Contre toute attente, elle avait décliné son offre. Elle s’était pourtant plaint, à maintes reprises, de cette lourde solitude, de son célibat si peu assumé, de ces perpétuelles histoires sans demain, de cette éternelle horloge biologique qui avait depuis quelques années déjà planté sa grande aiguille dans ses entrailles… elle avait appelé à l’aide, compulsé plusieurs annonces, tenté diverses techniques primales, enfin, approchant presque l’anéantissement, elle l’avait trouvé. Lui, debout, habillé, quelque peu convoité (mais pas trop), un peu beau et un peu riche (mais pas trop), arborant conversations ouvertes et âge encore peu fermé.
Les hommages furent établis, les restaurants offerts, les hôtels visités, les langues furent mélangées, les corps emmêlés, toute pratique sociale et culturelle appliquée en commun les comblait tous les deux.
Elle se mit à percevoir le Grand Sentiment. Il se mit à confectionner un futur et promettre.
Au-delà de tout schéma connu, de tout dogme élémentaire de pacte, elle l’aimait car il lui laissait la liberté de choix, sans entamer cette vague du hasard, cette onde du doute, ni envenimer cette superbe notion de séduction.
L’union était bercée d’aléas ludiques… Elle avançait à pas lents, il la suivait nonchalamment. Aucune ombre au tableau sauf… un soir.
Un soir comme tant d’autres, nappe amidonnée, bougies coulantes, vin blanc en glace, ambiance (cal)feutrée, murs couverts de toiles néo-artistiques… à un moment calculé, il sortit l’anneau, ce petit cercle précieux surmonté d’un vulgaire caillou blanc… ce ridicule et minuscule objet de désir, lequel cumule à lui tout seul, plus de symboles et de violence conjugale, plus de promesses en l’air et d’anniversaires zappés qu’une première communion catholique.
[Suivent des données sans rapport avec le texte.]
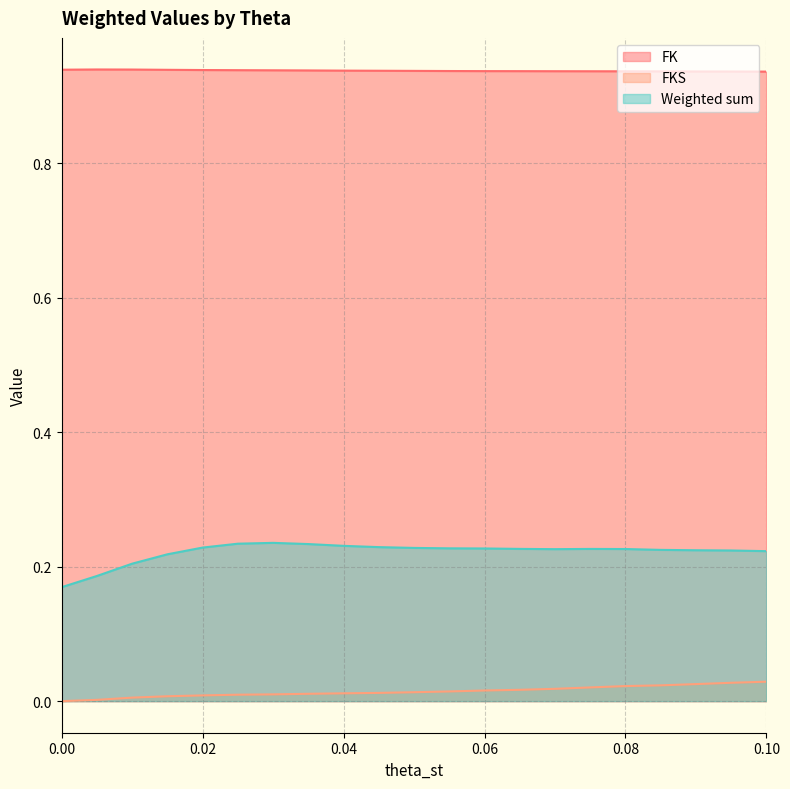

Which series has the widest spread of values?

Weighted sum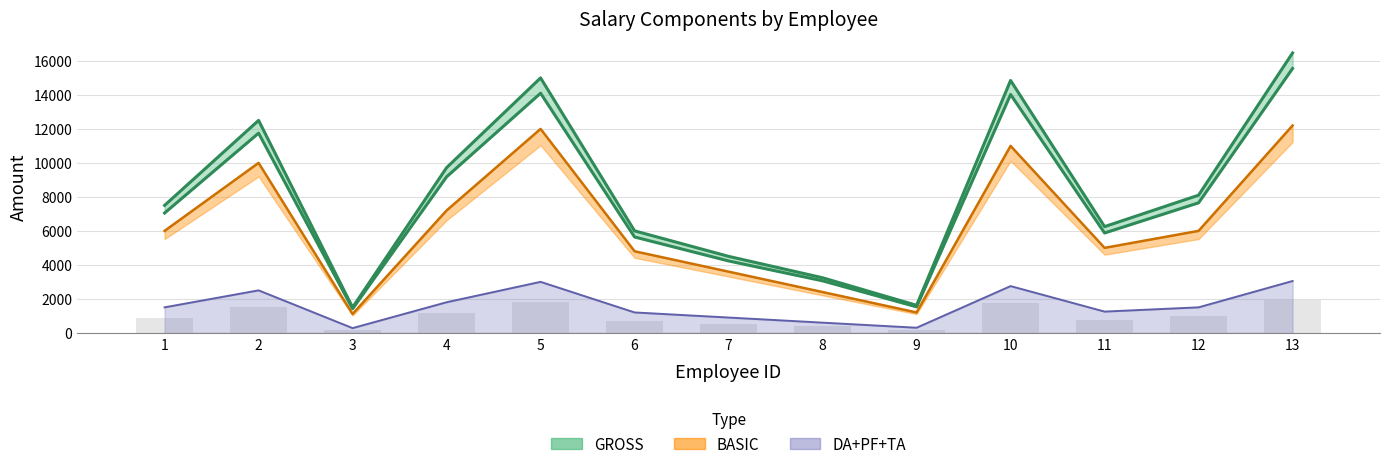

What is the value of the GROSS bar at the 4th from the left?

9720.0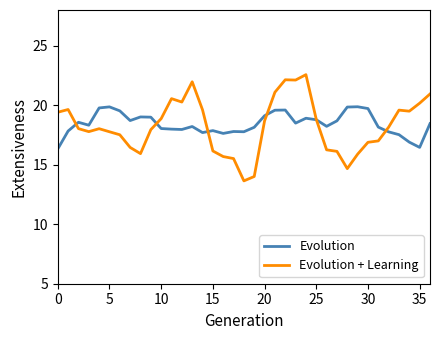

After their last crossing, which series has the higher values: Evolution or Evolution + Learning?

Evolution + Learning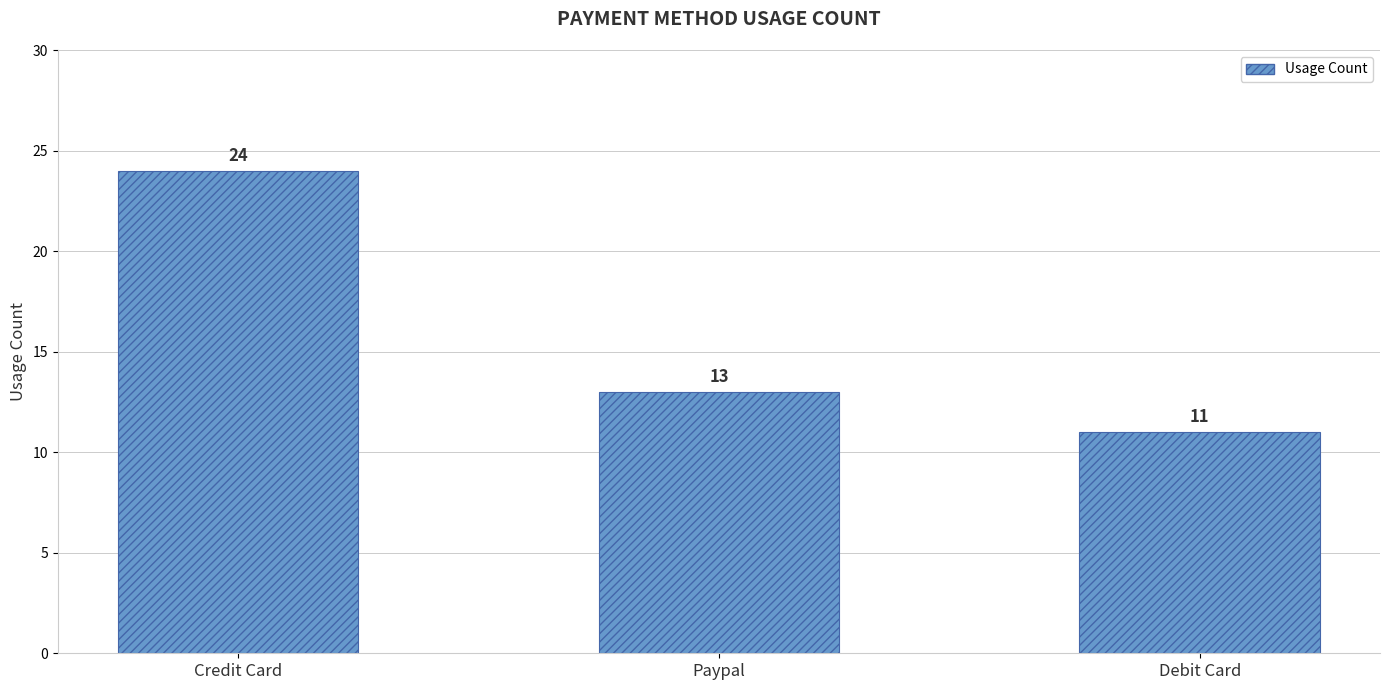

At which label is the value closest to 17?

Paypal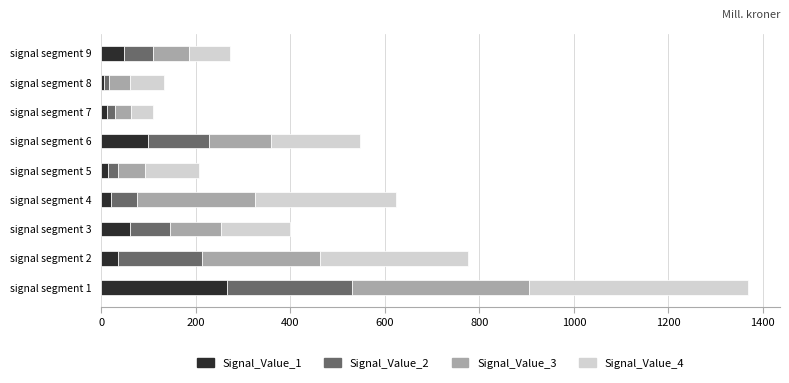

At which label does Signal_Value_1 reach its peak?

signal segment 1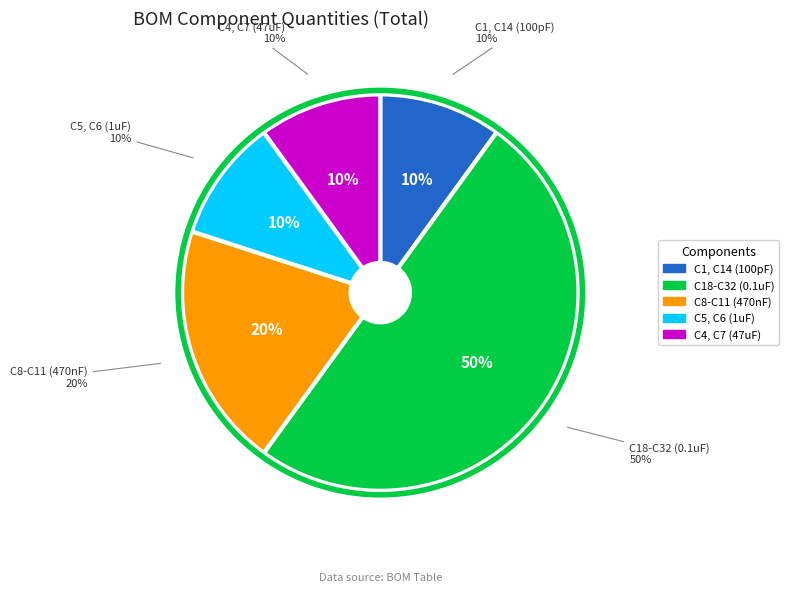

What is the largest slice in the pie chart?

C18-C32 (0.1uF)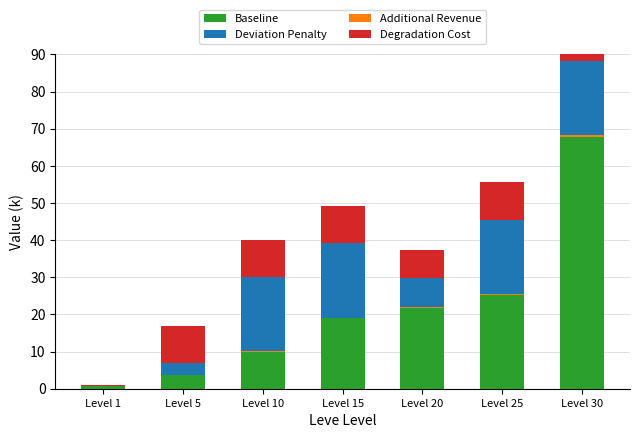

Reading right to left, list all the values displayed in this chart.

Baseline: Level 30=67.7	Level 25=25.2	Level 20=21.6	Level 15=18.9	Level 10=10.0	Level 5=3.6	Level 1=0.6
Additional Revenue: Level 30=0.5	Level 25=0.3	Level 20=0.3	Level 15=0.2	Level 10=0.2	Level 5=0.1	Level 1=0.1
Deviation Penalty: Level 30=20.0	Level 25=20.0	Level 20=8.0	Level 15=20.0	Level 10=20.0	Level 5=3.2	Level 1=0.1
Degradation Cost: Level 30=10.0	Level 25=10.0	Level 20=7.5	Level 15=10.0	Level 10=10.0	Level 5=10.0	Level 1=0.1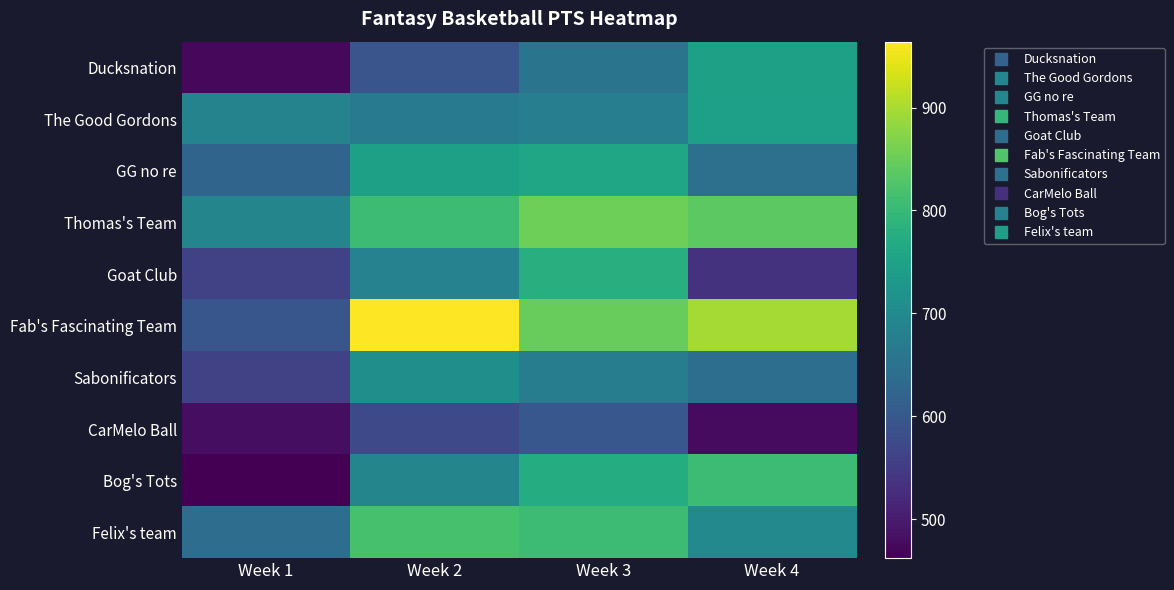

Reading left to right, extract all data points from this chart.

Ducksnation: Week 1=473	Week 2=594	Week 3=655	Week 4=748
The Good Gordons: Week 1=687	Week 2=668	Week 3=677	Week 4=745
GG no re: Week 1=624	Week 2=747	Week 3=758	Week 4=648
Thomas's Team: Week 1=690	Week 2=807	Week 3=853	Week 4=838
Goat Club: Week 1=562	Week 2=685	Week 3=777	Week 4=535
Fab's Fascinating Team: Week 1=597	Week 2=964	Week 3=847	Week 4=897
Sabonificators: Week 1=562	Week 2=712	Week 3=675	Week 4=643
CarMelo Ball: Week 1=481	Week 2=572	Week 3=599	Week 4=476
Bog's Tots: Week 1=462	Week 2=691	Week 3=772	Week 4=807
Felix's team: Week 1=641	Week 2=818	Week 3=806	Week 4=699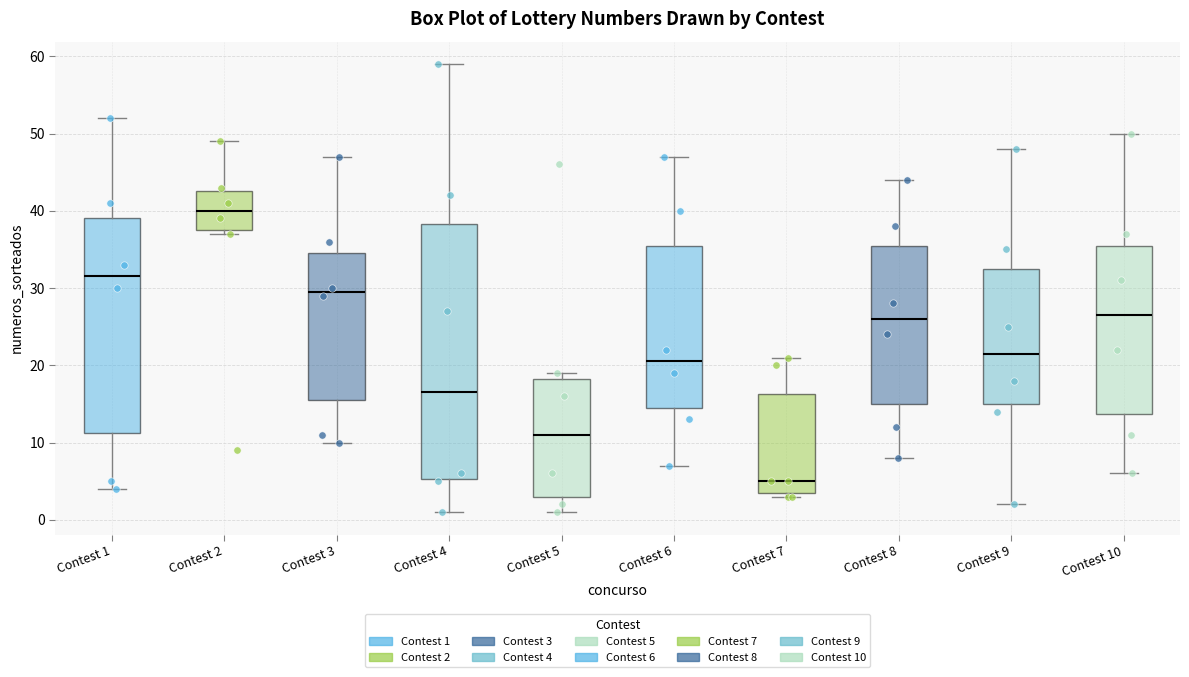

Which box is the tallest, from its lower edge to its upper edge?

Contest 4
Cet échafaud portable plaqué or, cette monnaie d’échange de singes, ce crétin bijou avec un trou, cette vulgaire invitation à des années d’esclavage moderne, cette préface de leur mort sexuelle annoncée…
Outrée par tant d’incompréhension et de conformisme primaire, elle saisit la bague avec une rage qu’elle n’avait connue qu’avec un amant inconnu qui sentait l’urine, avala l’objet fallacieux comme un caméléon gobe une mouche à merde. Elle ajouta à sa prise glorieuse une bonne rasade de Beaujolais Saint Amour cuvée 1991 à 85€ le litre pour faire passer l’hameçon dans le goulot. Engorgée de colères froides, elle barbouilla le visage du félon avec tout son gazpacho concombre basilique et vociféra entre ses dents que s’il voulait récupérer l’insulte, il devrait attendre qu’elle ressorte de l’autre côté, et que s’il tenait tant que ça à une vie réglée et calculée d’avance, elle lui trouverait, dès le lendemain, une poupée gonflable High Tech avec réveil matin, four micro ondes et agenda électronique intégrés.